Eis-nos na terceira reviravolta: «Quando a conduziam para a morte, o Senhor despertou a alma límpida de um rapazinho, chamado Daniel, que gritou com voz forte: “Estou inocente da morte dessa mulher!”» (13, 45-46). Regressa Daniel e é um rapazinho. Ele intervém ao longo do caminho que, do Tribunal, leva ao lugar da execução, e pede para se reabrir o processo: «O povo apressou-se a voltar e … Daniel bradou: “Separai-os para longe um do outro e eu os julgarei”» (13, 50-51). Daniel interroga separadamente as duas testemunhas e disse ao primeiro: «“Homem que envelheceu no mal!... Se realmente os viste, diz-nos debaixo de que árvore os viste entreterem-se um com o outro”. “Sob um lentisco” – respondeu» /13, 52-54). Homem que envelheceu no mal... Depois, Daniel faz a mesma pergunta ao segundo homem: «“Foi a beleza que te seduziu e a paixão que te perverteu… Vamos, diz-me: sob que árvore os surpreendeste em atitude de se unirem?”. “Sob um carvalho”» (13, 56-58). A mentira é descoberta: «Logo a multidão deu grandes brados, e bendizia a Deus que salva os que põem nele a sua esperança» (13, 60).

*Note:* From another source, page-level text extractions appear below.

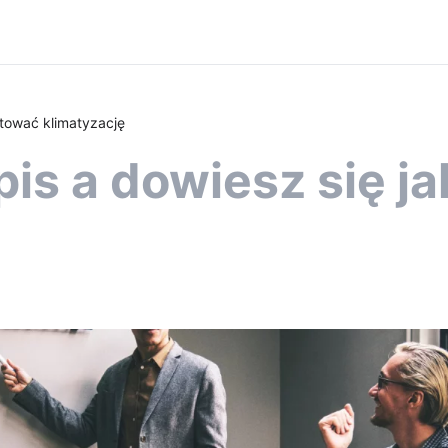
ntować klimatyzację
pis a dowiesz się 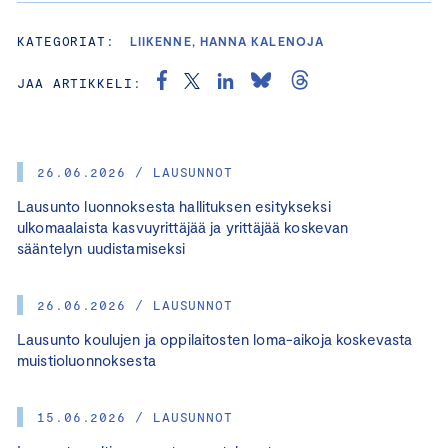
KATEGORIAT:
LIIKENNE, HANNA KALENOJA
JAA ARTIKKELI:
26.06.2026 / LAUSUNNOT
Lausunto luonnoksesta hallituksen esitykseksi
ulkomaalaista kasvuyrittäjää ja yrittäjää koskevan
sääntelyn uudistamiseksi
26.06.2026 / LAUSUNNOT
Lausunto koulujen ja oppilaitosten loma-aikoja koskevasta
muistioluonnoksesta
15.06.2026 / LAUSUNNOT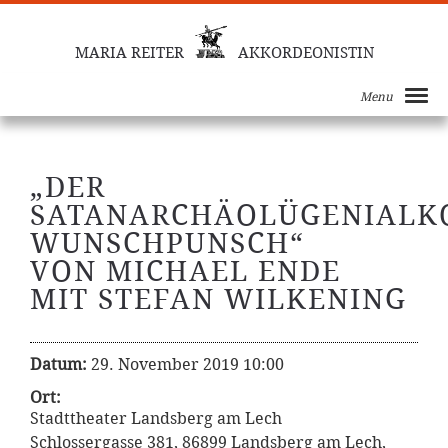
MARIA REITER
AKKORDEONISTIN
Menu
„DER
SATANARCHÄOLÜGENIALK
WUNSCHPUNSCH“
VON MICHAEL ENDE
MIT STEFAN WILKENING
Datum:
29. November 2019 10:00
Ort:
Stadttheater Landsberg am Lech
Schlossergasse 381, 86899 Landsberg am Lech,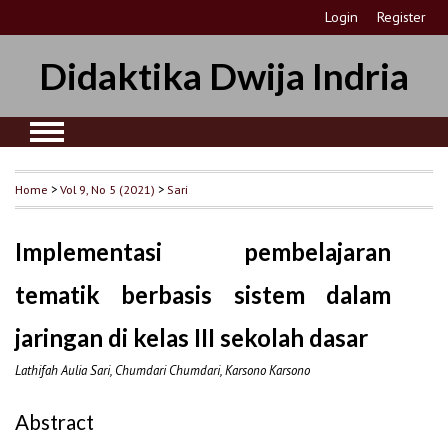
Login
Register
Didaktika Dwija Indria
Home
>
Vol 9, No 5 (2021)
>
Sari
Implementasi pembelajaran
tematik berbasis sistem dalam
jaringan di kelas III sekolah dasar
Lathifah Aulia Sari, Chumdari Chumdari, Karsono Karsono
Abstract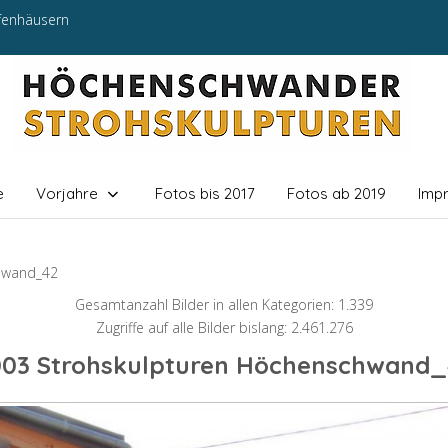
efenhäusern
e
Vorjahre
Fotos bis 2017
Fotos ab 2019
Imp
hwand_42
Gesamtanzahl Bilder in allen Kategorien: 1.339
Zugriffe auf alle Bilder bislang: 2.461.276
003 Strohskulpturen Höchenschwand_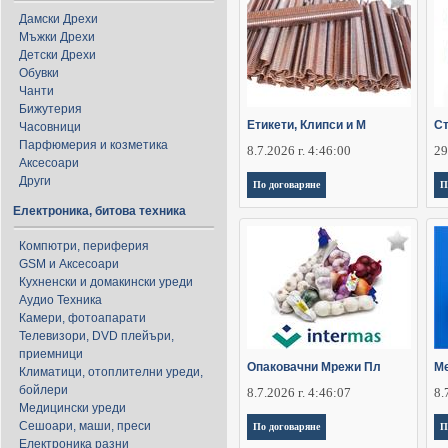
Дамски Дрехи
Мъжки Дрехи
Детски Дрехи
Обувки
Чанти
Бижутерия
Етикети, Клипси и М
Ст
Часовници
Парфюмерия и козметика
8.7.2026 г. 4:46:00
29
Аксесоари
Други
По договаряне
П
Електроника, битова техника
Компютри, периферия
GSM и Аксесоари
Кухненски и домакински уреди
Аудио Техника
Камери, фотоапарати
Телевизори, DVD плейъри,
приемници
Опаковачни Мрежи Пл
Ме
Климатици, отоплителни уреди,
бойлери
8.7.2026 г. 4:46:07
8.
Медицински уреди
Сешоари, маши, преси
По договаряне
П
Електроника разни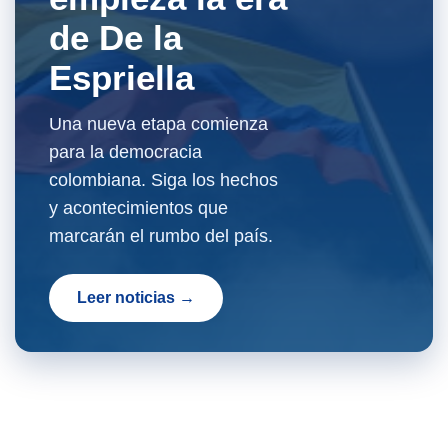
de De la
Espriella
Una nueva etapa comienza
para la democracia
colombiana. Siga los hechos
y acontecimientos que
marcarán el rumbo del país.
Leer noticias →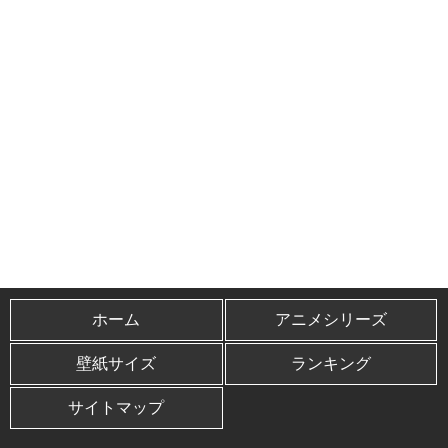
ホーム
アニメシリーズ
壁紙サイズ
ランキング
サイトマップ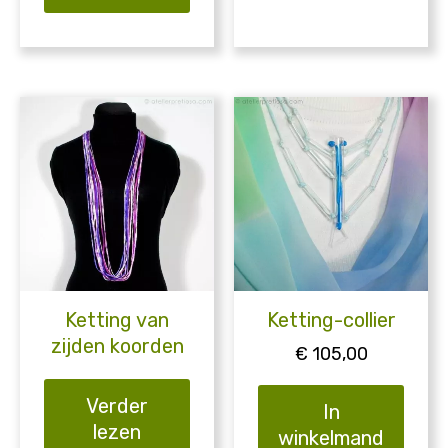
Ketting van
Ketting-collier
zijden koorden
€
105,00
Verder
In
lezen
winkelmand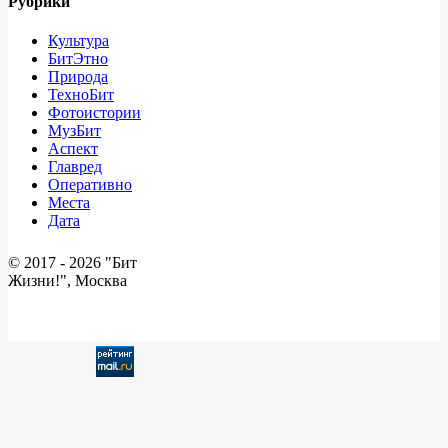
Рубрики
Культура
БитЭтно
Природа
ТехноБит
Фотоистории
МузБит
Аспект
Главред
Оперативно
Места
Дата
© 2017 -
2026 "Бит
Жизни!", Москва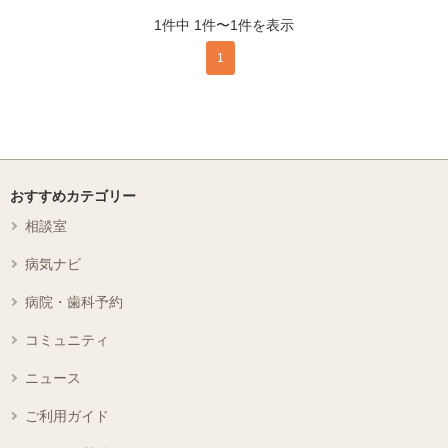
1件中 1件〜1件を表示
1
おすすめカテゴリー
相談室
病気ナビ
病院・歯科予約
コミュニティ
ニュース
ご利用ガイド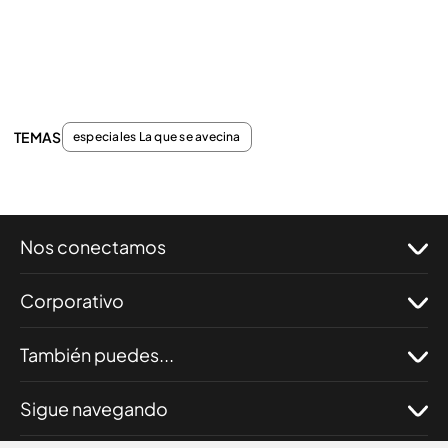
TEMAS
especiales La que se avecina
Nos conectamos
Corporativo
También puedes...
Sigue navegando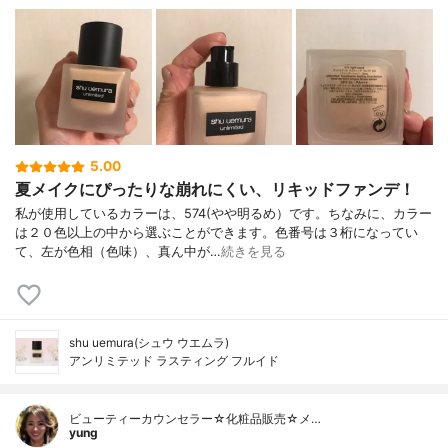
5.00
夏メイクにぴったりな崩れにくい、リキッドファンデ！
私が使用しているカラーは、574(やや明るめ）です。ちなみに、カラー
は２０色以上の中から選ぶことができます。色番号は３桁になってい
て、左が色相（色味）、真ん中が…
続きを見る
shu uemura(シュウ ウエムラ)
アンリミテッド ラスティング フルイド
ビューティーカウンセラー☆化粧品販売☆メ…
yung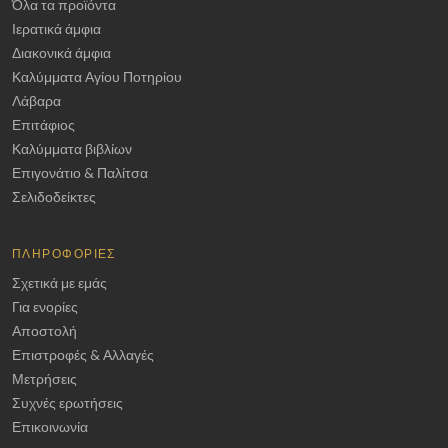
Όλα τα προϊόντα
Ιερατικά άμφια
Διακονικά άμφια
Καλύμματα Αγίου Ποτηρίου
Λάβαρα
Επιτάφιος
Καλύμματα βιβλίων
Επιγονάτιο & Παλίτσα
Σελιδοδείκτες
ΠΛΗΡΟΦΟΡΊΕΣ
Σχετικά με εμάς
Για ενορίες
Αποστολή
Επιστροφές & Αλλαγές
Μετρήσεις
Συχνές ερωτήσεις
Επικοινωνία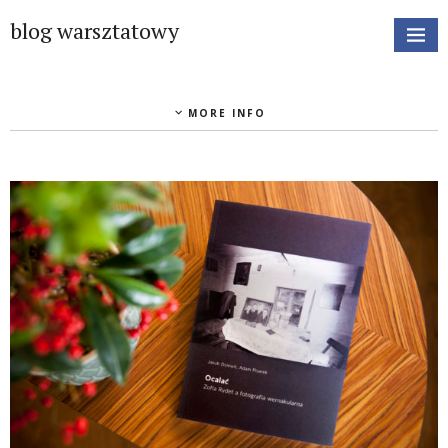
blog warsztatowy
MORE INFO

Assim termina a história de Susana, mulher de Joaquim. Mas não acabam assim as histórias das muitas Susanas que não encontram um Daniel ao longo do caminho entre o tribunal e o patíbulo. Muitas Susanas não chegam sequer aos tribunais, porque são mortas antes, porque cedem às chantagens, porque não podem gritar pela demasiada dor. Mas, enquanto a última Bíblia não for apagada da face da terra, estas mulheres-vítimas poderão usar as palavras de Susana para elevar o seu grito. Mesmo que o não saibam, a Bíblia, cada dia, grita por elas e com elas. Juntamente às muitas mulheres-vítimas da Bíblia, que não tiveram o fim feliz de Susana: Agar, Dina, as duas Tamar, a mulher de Ezequiel, a mulher de Jeroboão, as dez concubinas presas de Absalão, todas as irmãs de Nabot e de Oseias.

A versão da história de Susana da tradução grega dos LXX, que não é a seguida pelas bíblias católicas canónicas, que se baseiam na mais recente de Teodocião (séc. I-II d.C.), tem um final diferente e é realmente uma pena que não se encontre nas nossas bíblias: «Por isso, os jovens são os prediletos de Jacob, pela sua simplicidade. Devemos proteger os jovens porque são filhos capazes: os jovens serão religiosos e existirá neles, para sempre, um espírito de sabedoria e de inteligência» (13, 63). Com estas palavras se concluía, nalguns antigos códices (Vaticano), o Antigo Testamento: esperava-se o Messias com esta bênção sobre os jovens: «Um filho nos foi dado» (Is 9, 5). A Bíblia tem uma grande consideração pelos anciãos, porque sabe que algumas dimensões da sabedoria se aprendem com os anos, com o amor e com a dor. Mas, também aqui, a mesma Bíblia se auto subverte e faz uma crítica a dois anciãos e diz palavras maravilhosas sobre os jovens. São louvados pela sua “simplicidade”, haplotes no grego antigo, e na Bíblia é uma palavra muito bonita, alude a não ter segundas intenções, à sinceridade de coração. Por isso, é um sinónimo de gratuidade.

Os adolescentes, as jovens e os jovens são belíssimos por muitas razões, sobretudo por esta gratuidade que não nasce da virtude, mas da sua graça natural. São simples e sinceros sem o querer – quando começamos e querê-lo, a juventude terminou. A Bíblia não nos diz que os jovens são apenas sinceros: têm capacidades, são portadores de um espírito de ciência e de inteligência. Sem as capacidades e inteligências diferentes dos jovens, ficamos presos dentro das nossas crises. Cabe a nós cuidar deles. E fazendo-o, também eles cuidarão de nós e do planeta.